Vor dem Altar stand der Bischof selbst. Das war eine Seltenheit in Gammelby, die viele in die Kirche lockte. Der Bischof las die Messe ganz ausgezeichnet. Es war eine wahre Lust, seine mächtige Stimme, die alten Choralmelodien singen zu hören, daß die Töne voll und stark durch die hohe Wölbung klangen; jedes seiner Worte war in der entferntesten Ecke des großen Domes zu verstehen.
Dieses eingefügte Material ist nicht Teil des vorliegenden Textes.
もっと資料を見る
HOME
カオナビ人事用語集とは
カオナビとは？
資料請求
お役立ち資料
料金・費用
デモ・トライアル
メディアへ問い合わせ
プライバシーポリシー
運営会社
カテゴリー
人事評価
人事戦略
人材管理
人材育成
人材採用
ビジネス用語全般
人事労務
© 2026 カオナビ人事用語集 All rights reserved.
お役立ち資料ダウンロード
Der junge Hilfsprediger von Gammelby predigte heute. Er war nicht beliebt als Prediger. Er hatte ein ganz mittelmäßiges Rednertalent, und die Frommen in der Gemeinde hielten ihn nicht für wahrhaft christlich gesinnt. Aber man war auch gar nicht der Predigt wegen in die Kirche gekommen; und stärker als gewöhnlich erklang darum der Seufzer der Befreiung, als ein langgedehntes Amen endlich die glücklicherweise recht kurze Predigt beschloß. Während der Gebete öffneten sich da und dort die Bänke; ein paar der Kühneren schlichen sich sachte vor in den Chor, um sich zeitig einen Platz zu sichern, von wo aus man die feierliche Handlung bequem mit ansehen konnte. Als der Schlußchoral begann, öffneten sich alle Kirchenstühle; alle strebten vor zum Chor, wo das Gedränge schon sehr stark war. Nur ein paar alte Leute, die nicht so lang stehen konnten, blieben zurück und versuchten später, in den spannendsten Augenblicken der Zeremonie, sich auf die Zehen zu stellen, um wenigstens einen Schimmer von dem zu erhaschen, was im Chor vorging.